--- TASK INPUTS ---

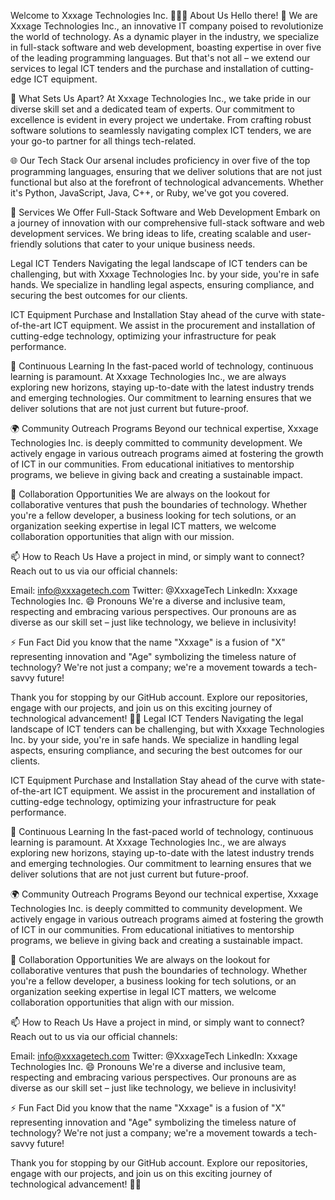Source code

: Welcome to Xxxage Technologies Inc. 👩‍💻🚀
About Us
Hello there! 👋 We are Xxxage Technologies Inc., an innovative IT company poised to revolutionize the world of technology. As a dynamic player in the industry, we specialize in full-stack software and web development, boasting expertise in over five of the leading programming languages. But that's not all – we extend our services to legal ICT tenders and the purchase and installation of cutting-edge ICT equipment.

🚀 What Sets Us Apart?
At Xxxage Technologies Inc., we take pride in our diverse skill set and a dedicated team of experts. Our commitment to excellence is evident in every project we undertake. From crafting robust software solutions to seamlessly navigating complex ICT tenders, we are your go-to partner for all things tech-related.

🌐 Our Tech Stack
Our arsenal includes proficiency in over five of the top programming languages, ensuring that we deliver solutions that are not just functional but also at the forefront of technological advancements. Whether it's Python, JavaScript, Java, C++, or Ruby, we've got you covered.

💼 Services We Offer
Full-Stack Software and Web Development
Embark on a journey of innovation with our comprehensive full-stack software and web development services. We bring ideas to life, creating scalable and user-friendly solutions that cater to your unique business needs.

Legal ICT Tenders
Navigating the legal landscape of ICT tenders can be challenging, but with Xxxage Technologies Inc. by your side, you're in safe hands. We specialize in handling legal aspects, ensuring compliance, and securing the best outcomes for our clients.

ICT Equipment Purchase and Installation
Stay ahead of the curve with state-of-the-art ICT equipment. We assist in the procurement and installation of cutting-edge technology, optimizing your infrastructure for peak performance.

🌱 Continuous Learning
In the fast-paced world of technology, continuous learning is paramount. At Xxxage Technologies Inc., we are always exploring new horizons, staying up-to-date with the latest industry trends and emerging technologies. Our commitment to learning ensures that we deliver solutions that are not just current but future-proof.

🌍 Community Outreach Programs
Beyond our technical expertise, Xxxage Technologies Inc. is deeply committed to community development. We actively engage in various outreach programs aimed at fostering the growth of ICT in our communities. From educational initiatives to mentorship programs, we believe in giving back and creating a sustainable impact.

👀 Collaboration Opportunities
We are always on the lookout for collaborative ventures that push the boundaries of technology. Whether you're a fellow developer, a business looking for tech solutions, or an organization seeking expertise in legal ICT matters, we welcome collaboration opportunities that align with our mission.

📫 How to Reach Us
Have a project in mind, or simply want to connect? Reach out to us via our official channels:

Email: info@xxxagetech.com
Twitter: @XxxageTech
LinkedIn: Xxxage Technologies Inc.
😄 Pronouns
We're a diverse and inclusive team, respecting and embracing various perspectives. Our pronouns are as diverse as our skill set – just like technology, we believe in inclusivity!

⚡ Fun Fact
Did you know that the name "Xxxage" is a fusion of "X" representing innovation and "Age" symbolizing the timeless nature of technology? We're not just a company; we're a movement towards a tech-savvy future!

Thank you for stopping by our GitHub account. Explore our repositories, engage with our projects, and join us on this exciting journey of technological advancement! 🚀✨
Legal ICT Tenders
Navigating the legal landscape of ICT tenders can be challenging, but with Xxxage Technologies Inc. by your side, you're in safe hands. We specialize in handling legal aspects, ensuring compliance, and securing the best outcomes for our clients.

ICT Equipment Purchase and Installation
Stay ahead of the curve with state-of-the-art ICT equipment. We assist in the procurement and installation of cutting-edge technology, optimizing your infrastructure for peak performance.

🌱 Continuous Learning
In the fast-paced world of technology, continuous learning is paramount. At Xxxage Technologies Inc., we are always exploring new horizons, staying up-to-date with the latest industry trends and emerging technologies. Our commitment to learning ensures that we deliver solutions that are not just current but future-proof.

🌍 Community Outreach Programs
Beyond our technical expertise, Xxxage Technologies Inc. is deeply committed to community development. We actively engage in various outreach programs aimed at fostering the growth of ICT in our communities. From educational initiatives to mentorship programs, we believe in giving back and creating a sustainable impact.

👀 Collaboration Opportunities
We are always on the lookout for collaborative ventures that push the boundaries of technology. Whether you're a fellow developer, a business looking for tech solutions, or an organization seeking expertise in legal ICT matters, we welcome collaboration opportunities that align with our mission.

📫 How to Reach Us
Have a project in mind, or simply want to connect? Reach out to us via our official channels:

Email: info@xxxagetech.com
Twitter: @XxxageTech
LinkedIn: Xxxage Technologies Inc.
😄 Pronouns
We're a diverse and inclusive team, respecting and embracing various perspectives. Our pronouns are as diverse as our skill set – just like technology, we believe in inclusivity!

⚡ Fun Fact
Did you know that the name "Xxxage" is a fusion of "X" representing innovation and "Age" symbolizing the timeless nature of technology? We're not just a company; we're a movement towards a tech-savvy future!

Thank you for stopping by our GitHub account. Explore our repositories, engage with our projects, and join us on this exciting journey of technological advancement! 🚀✨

---

Keep every word of the data as it is when you write it out, but drop the pictures.

> [RESPONSE]
Source code

: Welcome to Xxxage Technologies Inc. 👩‍💻🚀
About Us
Hello there! 👋 We are Xxxage Technologies Inc., an innovative IT company poised to revolutionize the world of technology. As a dynamic player in the industry, we specialize in full-stack software and web development, boasting expertise in over five of the leading programming languages. But that's not all – we extend our services to legal ICT tenders and the purchase and installation of cutting-edge ICT equipment.

🚀 What Sets Us Apart?
At Xxxage Technologies Inc., we take pride in our diverse skill set and a dedicated team of experts. Our commitment to excellence is evident in every project we undertake. From crafting robust software solutions to seamlessly navigating complex ICT tenders, we are your go-to partner for all things tech-related.

🌐 Our Tech Stack
Our arsenal includes proficiency in over five of the top programming languages, ensuring that we deliver solutions that are not just functional but also at the forefront of technological advancements. Whether it's Python, JavaScript, Java, C++, or Ruby, we've got you covered.

💼 Services We Offer
Full-Stack Software and Web Development
Embark on a journey of innovation with our comprehensive full-stack software and web development services. We bring ideas to life, creating scalable and user-friendly solutions that cater to your unique business needs.

Legal ICT Tenders
Navigating the legal landscape of ICT tenders can be challenging, but with Xxxage Technologies Inc. by your side, you're in safe hands. We specialize in handling legal aspects, ensuring compliance, and securing the best outcomes for our clients.

ICT Equipment Purchase and Installation
Stay ahead of the curve with state-of-the-art ICT equipment. We assist in the procurement and installation of cutting-edge technology, optimizing your infrastructure for peak performance.

🌱 Continuous Learning
In the fast-paced world of technology, continuous learning is paramount. At Xxxage Technologies Inc., we are always exploring new horizons, staying up-to-date with the latest industry trends and emerging technologies. Our commitment to learning ensures that we deliver solutions that are not just current but future-proof.

🌍 Community Outreach Programs
Beyond our technical expertise, Xxxage Technologies Inc. is deeply committed to community development. We actively engage in various outreach programs aimed at fostering the growth of ICT in our communities. From educational initiatives to mentorship programs, we believe in giving back and creating a sustainable impact.

👀 Collaboration Opportunities
We are always on the lookout for collaborative ventures that push the boundaries of technology. Whether you're a fellow developer, a business looking for tech solutions, or an organization seeking expertise in legal ICT matters, we welcome collaboration opportunities that align with our mission.

📫 How to Reach Us
Have a project in mind, or simply want to connect? Reach out to us via our official channels:

Email: info@xxxagetech.com
Twitter: @XxxageTech
LinkedIn: Xxxage Technologies Inc.
😄 Pronouns
We're a diverse and inclusive team, respecting and embracing various perspectives. Our pronouns are as diverse as our skill set – just like technology, we believe in inclusivity!

⚡ Fun Fact
Did you know that the name "Xxxage" is a fusion of "X" representing innovation and "Age" symbolizing the timeless nature of technology? We're not just a company; we're a movement towards a tech-savvy future!

Thank you for stopping by our GitHub account. Explore our repositories, engage with our projects, and join us on this exciting journey of technological advancement! 🚀✨
Legal ICT Tenders
Navigating the legal landscape of ICT tenders can be challenging, but with Xxxage Technologies Inc. by your side, you're in safe hands. We specialize in handling legal aspects, ensuring compliance, and securing the best outcomes for our clients.

ICT Equipment Purchase and Installation
Stay ahead of the curve with state-of-the-art ICT equipment. We assist in the procurement and installation of cutting-edge technology, optimizing your infrastructure for peak performance.

🌱 Continuous Learning
In the fast-paced world of technology, continuous learning is paramount. At Xxxage Technologies Inc., we are always exploring new horizons, staying up-to-date with the latest industry trends and emerging technologies. Our commitment to learning ensures that we deliver solutions that are not just current but future-proof.

🌍 Community Outreach Programs
Beyond our technical expertise, Xxxage Technologies Inc. is deeply committed to community development. We actively engage in various outreach programs aimed at fostering the growth of ICT in our communities. From educational initiatives to mentorship programs, we believe in giving back and creating a sustainable impact.

👀 Collaboration Opportunities
We are always on the lookout for collaborative ventures that push the boundaries of technology. Whether you're a fellow developer, a business looking for tech solutions, or an organization seeking expertise in legal ICT matters, we welcome collaboration opportunities that align with our mission.

📫 How to Reach Us
Have a project in mind, or simply want to connect? Reach out to us via our official channels:

Email: info@xxxagetech.com
Twitter: @XxxageTech
LinkedIn: Xxxage Technologies Inc.
😄 Pronouns
We're a diverse and inclusive team, respecting and embracing various perspectives. Our pronouns are as diverse as our skill set – just like technology, we believe in inclusivity!

⚡ Fun Fact
Did you know that the name "Xxxage" is a fusion of "X" representing innovation and "Age" symbolizing the timeless nature of technology? We're not just a company; we're a movement towards a tech-savvy future!

Thank you for stopping by our GitHub account. Explore our repositories, engage with our projects, and join us on this exciting journey of technological advancement! 🚀✨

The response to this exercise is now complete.